Why this works
Beta testers know things your roadmap doesn't. Capturing their reactions on camera gives the team a reality check, gives marketing pre-launch proof, and gives sales early-customer voices to use the day general availability ships. The same recording earns you better product decisions and a better launch story.
Who you'll feature
Three to five beta testers. Mix of personas and use cases.
The PM running the beta. Frames what's being learned.
An engineer or designer who saw a piece of feedback that changed their mind.
How to capture it
Open MarketScale → Requests → New Request to each tester. Three prompts:
What's the workflow you used this for?
What did it do better than what you had?
What's still in your way?
Have testers attach a short screen recording showing the moment that worked or broke.
Run a tester roundtable in Remote recording with the PM listening more than talking.
Use AI Writer to summarize themes from the transcript for the product team and the launch deck.
Reuse it (the 1:10 framing)
One beta round becomes:
A 3-minute beta-feedback recap for the product team.
A 60-second LinkedIn cut featuring three testers' reactions.
Per-tester soundbites for the launch sizzle.
A blog post on "what we changed because of beta."
A sales-enablement clip naming the personas the beta validated.

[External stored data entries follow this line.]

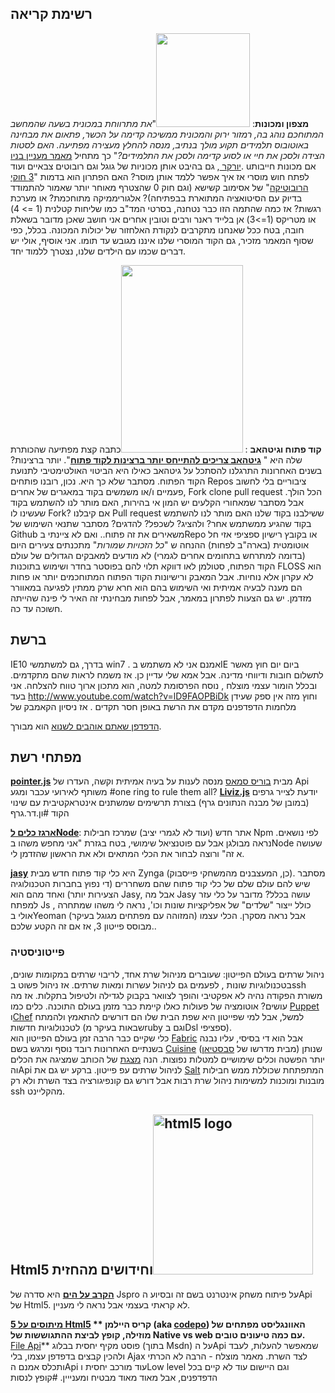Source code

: ## רשימת קריאה

**מצפון ומכונות**: [<img src="http://4p-tech.co.il/blog/wp-content/uploads/2012/12/skynet1-150x150.gif" alt="" title="skynet" width="150" height="150" class="alignright size-thumbnail wp-image-1234" />][1]"*את מתרווחת במכונית בשעה שהמחשב המתוחכם נוהג בה, רמזור ירוק והמכונית ממשיכה קדימה על הכשר, פתאום את מבחינה באוטובוס תלמידים תקוע מולך בנתיב, מנסה להחלץ מעצירה מפתיעה. האם לסטות הצידה ולסכן את חיי או לסוע קדימה ולסכן את התלמידים?*" כך מתחיל [מאמר מעניין בניו יורקר ][2], גם בהיבט אותן מכוניות של גוגל וגם רובוטים צבאיים ועוד. uאם מכונות חייבות לפתח חוש מוסרי אז איך אפשר ללמד אותן מוסר? האם הפתרון הוא בדמות "[3 חוקי הרובוטיקה][3]" של אסימוב קשישא (וגם חוק 0 שהצטרף מאוחר יותר שאמור להתמודד בדיוק עם הסיטואציה המתוארת בבפתיחה)? אלגוריממיקה מתוחכמת? או מערכת רגשות? אז כמה שהתמה הזו כבר נטחנה, בסרטי המד"ב כמו שליחות קטלנית (1 => 4) או מטריקס (1=>3) אן בלייד ראנר ורבים וטובין אחרים אני חושב שאכן מדובר בשאלת חובה, בטח ככל שאנחנו מתקרבים לנקודת האלחזור של יכולות המכונה. בכלל, כפי שסוף המאמר מזכיר, גם הקוד המוסרי שלנו איננו מגובש עד תומו. אני אוסיף, אולי יש דברים שכמו עם הילדים שלנו, נצטרך ללמוד יחד.

**קוד פתוח וגיטהאב** : [<img src="http://4p-tech.co.il/blog/wp-content/uploads/2012/12/ricardo-eme-stallman-195x300.png" alt="" title="ricardo-eme-stallman" width="195" height="300" class="alignleft size-medium wp-image-1236" />][4]כתבה קצת מפתיעה שהכותרת שלה היא " **[גיטהאב צריכים להתייחס יותר ברצינות לקוד פתוח][5]**". יותר ברצינות? בשנים האחרונות התרגלנו להסתכל על גיטהאב כאילו היא הביטוי האולטימטיבי לתנועת הקוד הפתוח. מסתבר שלא כך היא. נכון, רובנו פותחים Repos ציבוריים בלי לחשוב פעמיים ו/או משמשים בקוד במאגרים של אחרים, Fork clone pull request הכל הולך. אבל מסתבר שמאחורי הקלעים יש המון אי בהירות, האם מותר לנו להשתמש בקוד שעשינו לו Fork? אם קיבלנו Pull request ששילבנו בקוד שלנו האם מותר לנו להשתמש בקוד שהגיע ממשתמש אחר? ולהציג? לשכפל? להדגים? מסתבר שתנאי השימוש של Github משאירים את זה פתוח.. ואם לא ציינתי בRepo או בקובץ רישיון ספציפי אזי חל אוטומטית (בארה"ב לפחות) ההנחה ש "*כל הזכויות שמורות*" מתכנתים צעירים היום (בדומה למתרחש בתחומים אחרים לגמרי) לא מודעים למאבקים הגדולים של עולם הקוד הפתוח, סטולמן לאו דווקא תלוי להם בפוסטר בחדר ושימוש בתוכנות FLOSS הוא לא עקרון אלא נוחיות. אבל המאבק ורישיונות הקוד הפתוח המתוחכמים יותר או פחות הם מענה לבעיה אמיתית ואי השימוש בהם הוא חרא שרק ממתין לפגיעה במאוורר מזדמן. יש גם הצעות לפתרון במאמר, אבל לפחות מבחינתי זה האיר לי פינה שהייתה חשוכה עד כה.

## ברשת

IE10 בדרך, גם למשתמשי win7 . אמנם אני לא משתמש בIE ביום יום חוץ מאשר לתשלום חובות ודיווחי מדינה. אבל אמא שלי עדיין כן. אז משמח לראות שהם מתקדמים. ובכלל הומור עצמי מוצלח , נוסח הפרסומת למטה, הוא מתכון ארוך טווח להצלחה. אני בעד http://www.youtube.com/watch?v=lD9FAOPBiDk וחוץ מזה אין ספק שעידן מלחמות הדפדפנים מקדם את הרשת באופן חסר תקדים . אז ניסיון הקאמבק של

[הדפדפן שאתם אוהבים לשנוא][6] הוא מבורך.

## מפתחי רשת

**[pointer.js][7]** מבית [בוריס סמאס][8] מנסה לענות על בעיה אמיתית וקשה, העדרו של Api משותף לאירועי עכבר ומגע #one ring to rule them all? **[Liviz.js][9]** יודעת לצייר גרפים (במובן של מבנה הנתונים גרף) בצורת תרשימים שמשתנים אינטראקטיבית עם שינוי הקוד #ון.דר.גרף

**[ארגז כלים לNode][10]**: אתר חדש (ועוד לא לגמרי יציב) שמרכז חבילות Npm לפי נושאים. נראה מבולגן אבל עם פוטנציאל שימושי, בטח בגזרת "אני מחפש משהו בNode שעושה א זה" ורוצה לבחור את הכלי המתאים ולא את הראשון שהזדמן לי.

**[jasy][11]** היא כלי קוד פתוח חדש מבית Zynga (כן, המעצבנים מהמשחקי פייסבוק). מסתבר שיש להם עולם שלם של כלי קוד פתוח שהם משחררים (די נפוץ בחברות הטכנולוגיה הצעירות יותר) ואחד מהם הוא Jasy, אבל מה Jasy עושה בכלל? מדובר על כלי עזר למפתח Js , כולל ייצור "שלדים" של אפליקציות שונות וכו', נראה לי משהו שמתחרה אולי בYeoman (המזוהה עם מפתחים מגוגל בעיקר) אבל נראה מסקרן. הכלי עצמו מבוסס פייטון 3, אז אם זה הקטע שלכם..

### פייטוניסטיה

ניהול שרתים בעולם הפייטון: שעוברים מניהול שרת אחד, לריבוי שרתים במקומות שונים, בטכנולוגיות שונות , לפעמים גם לניהול עשרות ומאות שרתים. אז ניהול פשוט בssh משורת הפקודה נהיה לא אפקטיבי והופך לצוואר בקבוק לגדילה ולטיפול בתקלות. אז מה עושים? אוטומציה של פעולות כאלו קיימת כבר מזמן בעולם התוכנה. כלים כמו [Puppet][12] ו[Chef][13] למשל, אבל למי שפייטון היא שפת הבית שלו הם דורשים להתאמץ ולהמתח לטכנולוגיות חדשות (שבאות בעיקר מruby וגם בDsl ספציפי).<br>כלי שקיים כבר הרבה זמן בעולם הפייטון הוא [Fabric][14] אבל הוא די בסיסי, עליו נבנה בשנתיים האחרונות רובד נוסף ומרגש בשם [Cuisine][15] (מבית מדרשו של [סבסטיאן][16]) שנותן יותר הפשטה וכלים שימושיים למטלות נפוצות. הנה [מצגת][17] של הכותב שמציגה את הכלים והApi לניהול שרתים עפ פייטון. ברקע יש גם את [Salt][18] המתפתחת שכוללת ממש חבילות מובנות ומוכנות למשימות ניהול שרת רבות אבל דורש גם קונפיגורציה בצד השרת ולא רק ssh מהקליינט.

## Html5 וחידושים מהחזית[<img src="http://4p-tech.co.il/blog/wp-content/uploads/2012/01/HTML5_Logo_256.png" alt="html5 logo" title="HTML5_Logo_256" width="256" height="256" class="alignright size-full wp-image-300" />][19]

**[הקרב על הים][20]** היא סדרה של Jspro על פיתוח משחק אינטרנט בשם זה ובסיוע הApi של Html5. לא קראתי בעצמי אבל נראה לי מעניין.

**[5 מיתוסים על Html5][21] ** קריס היילמן (aka [codepo][22]) האוונגליסט מפתחים של מוזילה, קופץ לביצת ההתגוששות של Native vs web עם כמה טיעונים טובים.<br>**[File Api][23]** פוסט מקיף יחסית בבלוג (בתוך Msdn) על הApi שמאפשר להעלות, לעבד ולהכין קבצים בדפדפן עצמו, בלי Ajax לצד השרת. מאמר מוצלח - הרבה לא הכרתי ותכלס אמנם הApi עוד מורכב יחסית וLow level וגם היישום עוד לא קיים בכל הדפדפנים, אבל מאוד מאוד מבטיח ומענייין. #קופץ לנסות

 [1]: http://4p-tech.co.il/blog/wp-content/uploads/2012/12/skynet1.gif
 [2]: http://www.newyorker.com/online/blogs/newsdesk/2012/11/google-driverless-car-morality.html
 [3]: http://en.wikipedia.org/wiki/Three_Laws_of_Robotics
 [4]: http://4p-tech.co.il/blog/wp-content/uploads/2012/12/ricardo-eme-stallman.png
 [5]: http://www.infoworld.com/d/open-source-software/github-needs-take-open-source-seriously-208046?page=0,0
 [6]: http://browseryoulovedtohate.com/
 [7]: http://smus.com/mouse-touch-pointer/
 [8]: https://twitter.com/borismus
 [9]: http://ushiroad.com/jsviz/
 [10]: http://nodetoolbox.com/
 [11]: https://github.com/zynga/jasy
 [12]: http://puppetlabs.com/
 [13]: http://www.opscode.com/chef/
 [14]: http://docs.fabfile.org/en/1.5/
 [15]: https://github.com/sebastien/cuisine
 [16]: https://github.com/sebastien
 [17]: http://www.slideshare.net/ffunction/fabric-cuisine-and-watchdog-for-server-administration-in-python
 [18]: http://saltstack.org/
 [19]: http://4p-tech.co.il/blog/wp-content/uploads/2012/01/HTML5_Logo_256.png
 [20]: http://jspro.com/series/battle-on-the-high-seas/#.ULfULeTTuh0
 [21]: https://hacks.mozilla.org/2012/11/html5-mythbusting/
 [22]: http://twitter.com/codepo8
 [23]: http://msdn.microsoft.com/en-gb/magazine/jj835793.aspx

A customer-success enablement clip for upgrade conversations.
A Help Center video that pre-empts the most common new-user question.
An analyst-briefing voice-of-customer slide.
A waitlist-conversion email asset.
A pinned beta-recap playlist on your Channel feed.
Bundle all artifacts into a Collection in Ready to Share for product, marketing, and sales.
Common mistake
Editing the friction out of the recap. Testers naming what's still broken is the most useful piece of content the beta produces. Show the team listening to it. The launch story gets stronger because the team didn't pretend the beta was perfect.